Previous studies associated viral load, genotype and certain mutations with progression from chronic HBV to HCC, the researchers wrote. However, those studies only used a small number of sequences whereas Yu and colleagues scanned the entire HBV genome.

In a cohort of patients with HBV, the researchers assessed blood obtained no more than 20 years prior to diagnosis from 117 patients who developed HCC and 118 patients who did not. Using logistic regression based on five periods to diagnosis, the researchers examined the relationship between each SNP and HCC development, while adjusting for HBV genotype.

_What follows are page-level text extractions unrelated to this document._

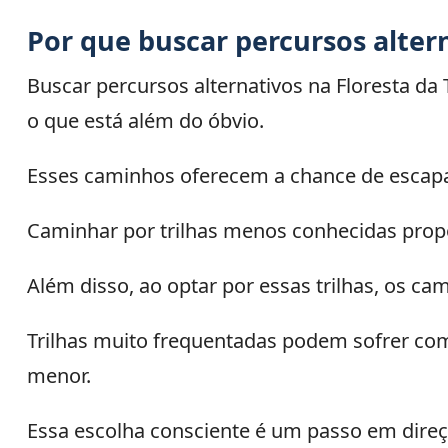
Por que buscar percursos alter
Buscar percursos alternativos na Floresta da
o que está além do óbvio.
Esses caminhos oferecem a chance de escapa
Caminhar por trilhas menos conhecidas propo
Além disso, ao optar por essas trilhas, os 
Trilhas muito frequentadas podem sofrer co
menor.
Essa escolha consciente é um passo em direçã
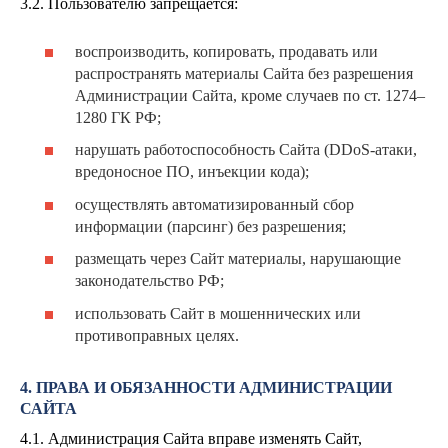
3.2. Пользователю запрещается:
воспроизводить, копировать, продавать или
распространять материалы Сайта без разрешения
Администрации Сайта, кроме случаев по ст. 1274–
1280 ГК РФ;
нарушать работоспособность Сайта (DDoS-атаки,
вредоносное ПО, инъекции кода);
осуществлять автоматизированный сбор
информации (парсинг) без разрешения;
размещать через Сайт материалы, нарушающие
законодательство РФ;
использовать Сайт в мошеннических или
противоправных целях.
4. ПРАВА И ОБЯЗАННОСТИ АДМИНИСТРАЦИИ
САЙТА
4.1. Администрация Сайта вправе изменять Сайт,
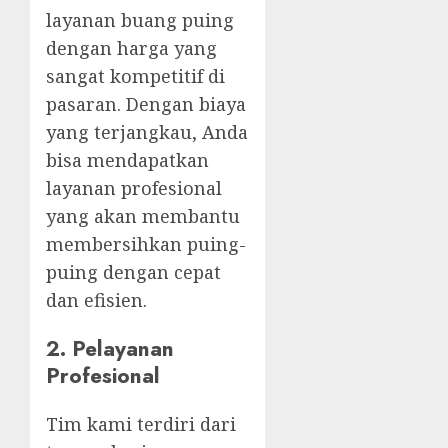
layanan buang puing
dengan harga yang
sangat kompetitif di
pasaran. Dengan biaya
yang terjangkau, Anda
bisa mendapatkan
layanan profesional
yang akan membantu
membersihkan puing-
puing dengan cepat
dan efisien.
2. Pelayanan
Profesional
Tim kami terdiri dari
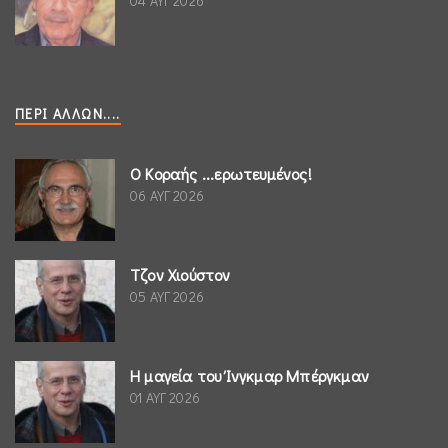
04 ΑΥΓ 2026
ΠΕΡΊ ΆΛΛΩΝ....
Ο Κοραής ...ερωτευμένος!
06 ΑΥΓ 2026
Τζον Χιούστον
05 ΑΥΓ 2026
Η μαγεία του Ίνγκμαρ Μπέργκμαν
01 ΑΥΓ 2026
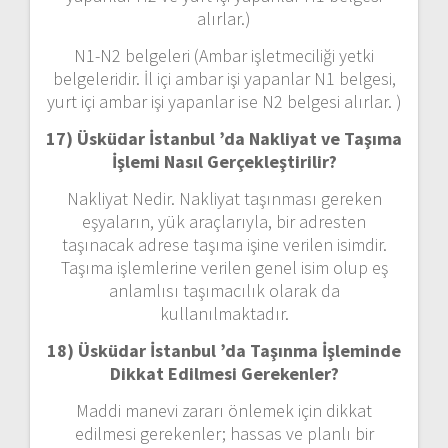
alırlar.)
N1-N2 belgeleri (Ambar işletmeciliği yetki
belgeleridir. İl içi ambar işi yapanlar N1 belgesi,
yurt içi ambar işi yapanlar ise N2 belgesi alırlar. )
17) Üsküdar İstanbul ’da
Nakliyat ve Taşıma
İşlemi Nasıl Gerçekleştirilir?
Nakliyat Nedir. Nakliyat taşınması gereken
eşyaların, yük araçlarıyla, bir adresten
taşınacak adrese taşıma işine verilen isimdir.
Taşıma işlemlerine verilen genel isim olup eş
anlamlısı taşımacılık olarak da
kullanılmaktadır.
18) Üsküdar İstanbul ’da
Taşınma İşleminde
Dikkat Edilmesi Gerekenler?
Maddi manevi zararı önlemek için dikkat
edilmesi gerekenler; hassas ve planlı bir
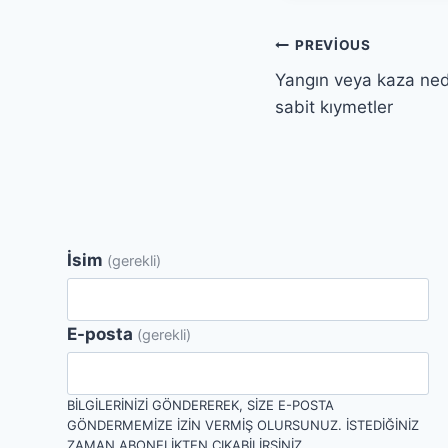
Yazı
PREVIOUS
Yangın veya kaza nede
gezinmesi
sabit kıymetler
İsim
(gerekli)
E-posta
(gerekli)
BILGILERINIZI GÖNDEREREK, SIZE E-POSTA
GÖNDERMEMIZE IZIN VERMIŞ OLURSUNUZ. İSTEDIĞINIZ
ZAMAN ABONELIKTEN ÇIKABILIRSINIZ.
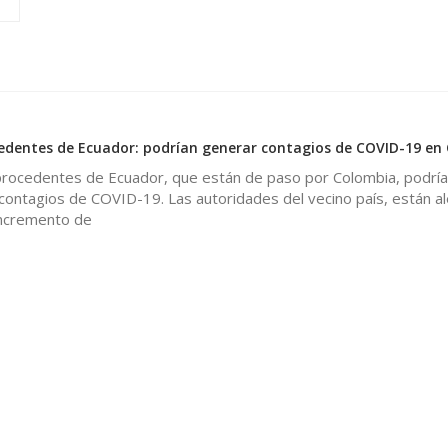
edentes de Ecuador: podrían generar contagios de COVID-19 en
rocedentes de Ecuador, que están de paso por Colombia, podrí
contagios de COVID-19. Las autoridades del vecino país, están a
incremento de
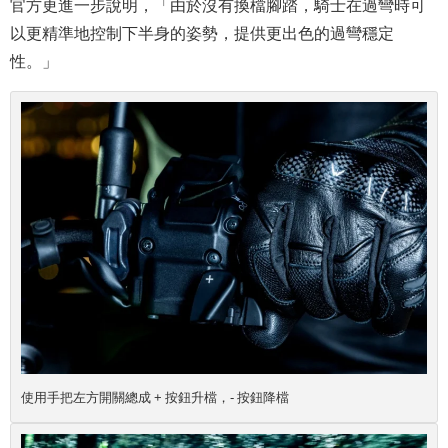
官方更進一步說明，「由於沒有換檔腳踏，騎士在過彎時可
以更精準地控制下半身的姿勢，提供更出色的過彎穩定
性。」
使用手把左方開關總成 + 按鈕升檔，- 按鈕降檔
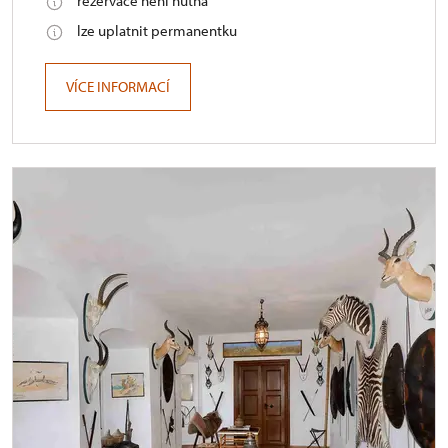
rezervace není nutná
lze uplatnit permanentku
VÍCE INFORMACÍ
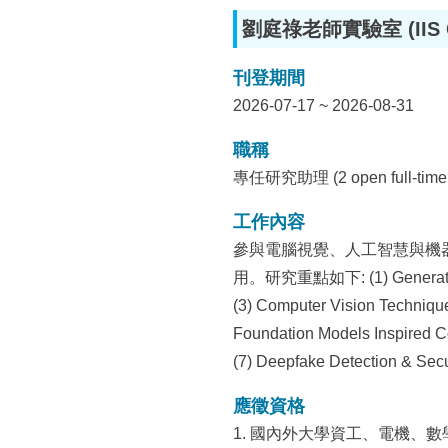
所
劉庭祿老師實驗室 (IIS Com
刊登期間
2026-07-17 ~ 2026-08-31
職稱
專任研究助理 (2 open full-time R
工作內容
參與電腦視覺、人工智慧與機器學
用。研究重點如下: (1) Generative C
(3) Computer Vision Techniques
Foundation Models Inspired Co
(7) Deepfake Detection & Secu
應徵資格
1. 國內外大學資工、電機、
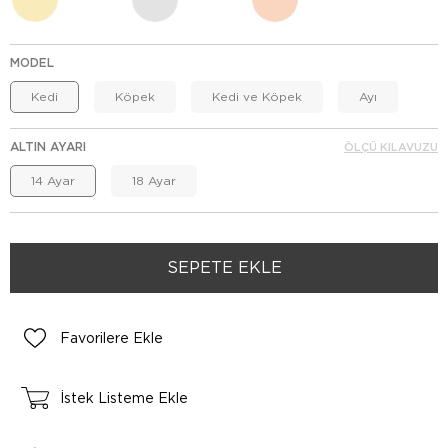
MODEL
Kedi
Köpek
Kedi ve Köpek
Ayı
ALTIN AYARI
ÖLÇÜ KILAVUZU
14 Ayar
18 Ayar
Favorilere Ekle
İstek Listeme Ekle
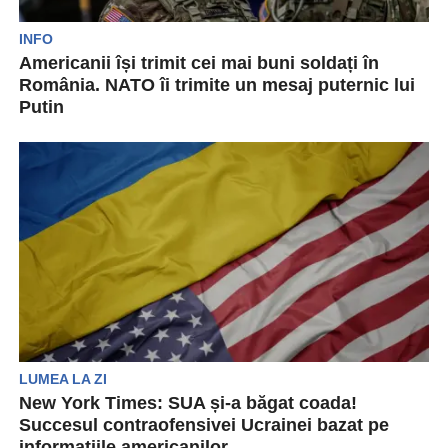
INFO
Americanii își trimit cei mai buni soldați în
România. NATO îi trimite un mesaj puternic lui
Putin
Divizia 101-a aeropurtată a armatei americane a
fost trimisă în Europa pentru prima dată în
ultimii...
LUMEA LA ZI
New York Times: SUA și-a băgat coada!
Succesul contraofensivei Ucrainei bazat pe
informațiile americanilor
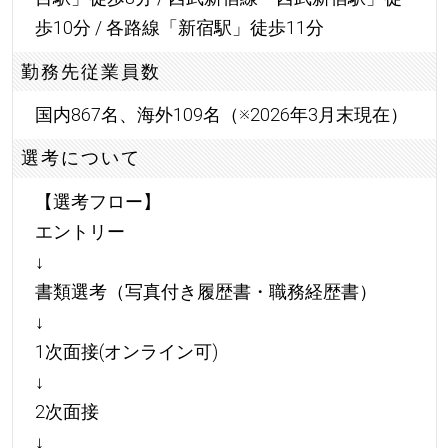
歩10分 / 各路線「新宿駅」徒歩11分
勤務先従業員数
国内867名、海外109名（※2026年3月末現在）
選考について
【選考フロー】
エントリー
↓
書類選考（写真付き履歴書・職務経歴書）
↓
1次面接(オンライン可)
↓
2次面接
↓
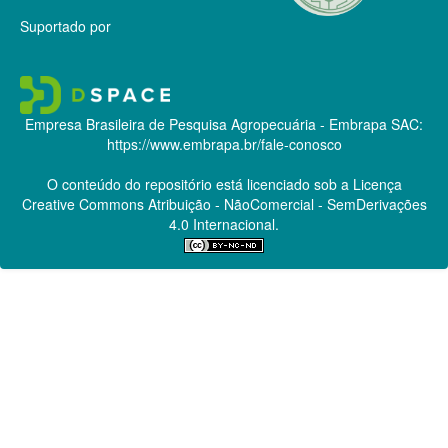
Suportado por
Empresa Brasileira de Pesquisa Agropecuária - Embrapa
SAC:
https://www.embrapa.br/fale-conosco
O conteúdo do repositório está licenciado sob a Licença
Creative Commons
Atribuição - NãoComercial - SemDerivações
4.0 Internacional.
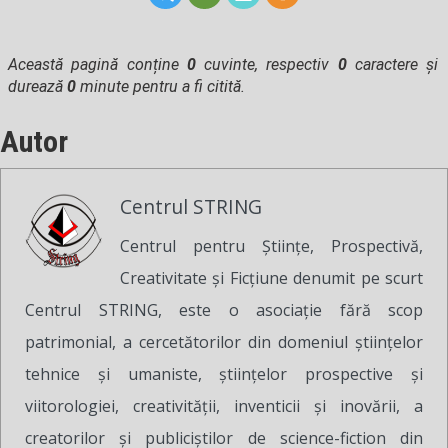
Această pagină conține
0
cuvinte, respectiv
0
caractere și
durează
0
minute pentru a fi citită.
Autor
Centrul STRING
Centrul pentru Ştiinţe, Prospectivă,
Creativitate şi Ficţiune denumit pe scurt
Centrul STRING, este o asociaţie fără scop
patrimonial, a cercetătorilor din domeniul ştiinţelor
tehnice şi umaniste, ştiinţelor prospective şi
viitorologiei, creativităţii, inventicii şi inovării, a
creatorilor şi publiciştilor de science-fiction din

They found 31 SNPs significantly associated with time to diagnosis, 24 of which could be analyzed with full-length data from the cohort. The 10 best SNP candidates had ORs ranging between 1.89 and 8.68 (P ≤ .0304) and were further confirmed using 163 HBV sequences from nine Asian regions that were assessed after HCC diagnosis.

The prevalence and mutation score of these SNPs increased as time moved closer to HCC diagnosis. When compared with a score of 0, the OR for a score of 1 was 2.17, for a score of 2 it was 4.21, for a score of 3 it was 8.15 and for a score of 4 it was 9.15. This mutation score outperformed HBV-DNA levels, viral genotype and other risk factors while showing increasing accuracy over time when the time to diagnosis was less than 4.5 years (area under the curve = 0.83-0.89; sensitivity = 72.7-94.1%; specificity = 58.3-70.5%).

The most noteworthy finding — according to the researchers — was that mutations continuously increased up until the clinical onset of HCC and that a mutation score would help predict short-term risk for HCC.

“The mutation score may be useful for both monitoring hepatitis B progression and early detection of HCC,” Yu and colleagues wrote. “A further study using deep sequencing to determine the importance of quantifying mutants for mutation tracking is warranted.” – by Will Offit

Disclosure: The researchers report no relevant financial disclosures.